§ Фрагмент текста
******************************

В направлении им дел, в замечаниях на обвинительные акты, во взглядах на взаимные отношения различных судебных органов между собою сказывались у него глубокое знание и людей вообще, и истинных общественных потребностей, а также необыкновенная быстрота соображения, всегда направленного на отыскание живой, а не формальной только правды... Его трезвый, слегка скептический ум нельзя было отуманить ни громкими словами, ни трагическими картинами, ни напускным негодованием оскорбленного мелочного самолюбия. Ухватывая каждый вопрос, по его собственному выражению, "за пуп", он быстро шел к правде, нередко скрытой под обманчивою скорлупою, и добирался до ядра, причем все хитро задуманное представлялось иногда в совершенно новом и неожиданном свете. Здоровые нервы его были, однако, очень подвижны и восприимчивы. Это выражалось даже в том, как он слушал доклады или читал дела, обреченный хоть на время на некоторое бездействие. Он не мог сидеть и слушать или читать спокойно, а двигался в своем кресле, постоянно меняя позу, ерошил себе волосы, теребил бороду, бессознательно бормотал отрывки из стихов или курныкал какой-нибудь мотив, причем пальцы его нервно двигались, иногда мимически подбирая какие-то аккорды, а глаза - если это был доклад - мягко и рассеянно блуждали по комнате. Но вот доклад, сделанный с точностью и обстоятельностью, которых он безусловно требовал, окончен или дело им просмотрено, и лицо его принимает сосредоточенное выражение, глаза смотрят пристально и серьезно, и вдумчивый вывод, в котором ничего не опущено и не забыто, сменяет внешние признаки нервной рассеянности.

******************************

§ Условие задания
Подхватите фрагмент о судебном деятеле и его манере разбирать дела и допишите продолжение сразу после последней фразы.

§ Исходные данные
******************************

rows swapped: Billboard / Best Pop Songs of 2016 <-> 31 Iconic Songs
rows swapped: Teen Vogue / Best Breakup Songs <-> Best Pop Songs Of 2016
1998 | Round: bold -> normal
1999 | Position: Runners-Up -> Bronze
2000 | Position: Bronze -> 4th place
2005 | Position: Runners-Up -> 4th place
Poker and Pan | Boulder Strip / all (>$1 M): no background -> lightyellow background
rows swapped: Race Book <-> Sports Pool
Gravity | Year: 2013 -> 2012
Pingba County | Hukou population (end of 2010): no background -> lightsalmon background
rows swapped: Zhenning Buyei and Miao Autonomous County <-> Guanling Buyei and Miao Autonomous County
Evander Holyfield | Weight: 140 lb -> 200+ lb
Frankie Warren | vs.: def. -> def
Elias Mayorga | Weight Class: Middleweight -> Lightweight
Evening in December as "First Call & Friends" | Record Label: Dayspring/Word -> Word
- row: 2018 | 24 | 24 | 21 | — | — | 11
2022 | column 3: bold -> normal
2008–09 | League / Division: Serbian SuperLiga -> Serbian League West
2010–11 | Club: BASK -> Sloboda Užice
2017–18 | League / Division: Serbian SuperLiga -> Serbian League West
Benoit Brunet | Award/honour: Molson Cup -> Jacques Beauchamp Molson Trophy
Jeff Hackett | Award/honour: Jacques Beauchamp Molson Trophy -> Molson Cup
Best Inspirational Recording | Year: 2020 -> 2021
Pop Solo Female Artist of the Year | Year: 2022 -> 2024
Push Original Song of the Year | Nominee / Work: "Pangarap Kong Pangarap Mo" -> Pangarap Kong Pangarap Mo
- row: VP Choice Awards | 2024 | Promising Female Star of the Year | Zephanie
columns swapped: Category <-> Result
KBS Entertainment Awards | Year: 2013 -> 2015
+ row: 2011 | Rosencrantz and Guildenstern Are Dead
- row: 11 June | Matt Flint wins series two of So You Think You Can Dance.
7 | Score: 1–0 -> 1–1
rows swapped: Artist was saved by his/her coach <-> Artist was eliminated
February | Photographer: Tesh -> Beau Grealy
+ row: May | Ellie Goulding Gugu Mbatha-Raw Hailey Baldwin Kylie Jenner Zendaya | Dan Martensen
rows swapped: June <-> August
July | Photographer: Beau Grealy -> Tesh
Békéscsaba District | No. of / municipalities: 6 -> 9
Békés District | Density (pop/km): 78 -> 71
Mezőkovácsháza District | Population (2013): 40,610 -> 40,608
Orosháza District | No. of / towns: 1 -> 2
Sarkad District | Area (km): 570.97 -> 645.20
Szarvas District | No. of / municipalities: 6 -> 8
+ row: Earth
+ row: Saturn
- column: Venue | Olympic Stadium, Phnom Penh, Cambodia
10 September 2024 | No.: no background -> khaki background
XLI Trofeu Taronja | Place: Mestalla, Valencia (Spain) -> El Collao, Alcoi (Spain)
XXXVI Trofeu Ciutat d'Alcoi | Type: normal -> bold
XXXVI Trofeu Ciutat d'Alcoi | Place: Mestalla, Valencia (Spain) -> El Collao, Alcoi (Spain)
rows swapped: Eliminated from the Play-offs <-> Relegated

******************************

§ Ответ на задание
Всем интересующийся, меломан и театрал, умевший глубоко и сознательно наслаждаться искусством, вечно занятый пополнением своих собраний, Ровинский оставлял, однако, все это, если служебный долг требовал от него особого напряжения в одном направлении. Тогда он спозаранку являлся к себе в прокурорский кабинет, запирался в нем и лишь на минутку прерывал свою, всегда быструю и содержательную работу, чтобы съесть принесенный им с собою завернутый в бумаге простой завтрак или послать сторожа в знаменитый - увы! исчезнувший ныне - Сундучный ряд за закускою или пирожками. С усталым лицом, но бодрый и веселый, выходил он, окончив свою задачу, в канцелярию и любил отдохнуть, усевшись на стол и мерно качая ногою, в болтовне со своими молодыми сослуживцами "de rebus gestis et aliis"*(207), пересыпая свои рассказы и расспросы острыми словцами, меткими сравнениями и целыми эпизодами комического свойства из пережитого. "Ну, довольно,- прерывал он, наконец, свою беседу,- прощайте, господа, посмотрите-ка, что я там в кабинете на листочках "навараксал", да приведите это в порядок - кажется, выйдет ладно..."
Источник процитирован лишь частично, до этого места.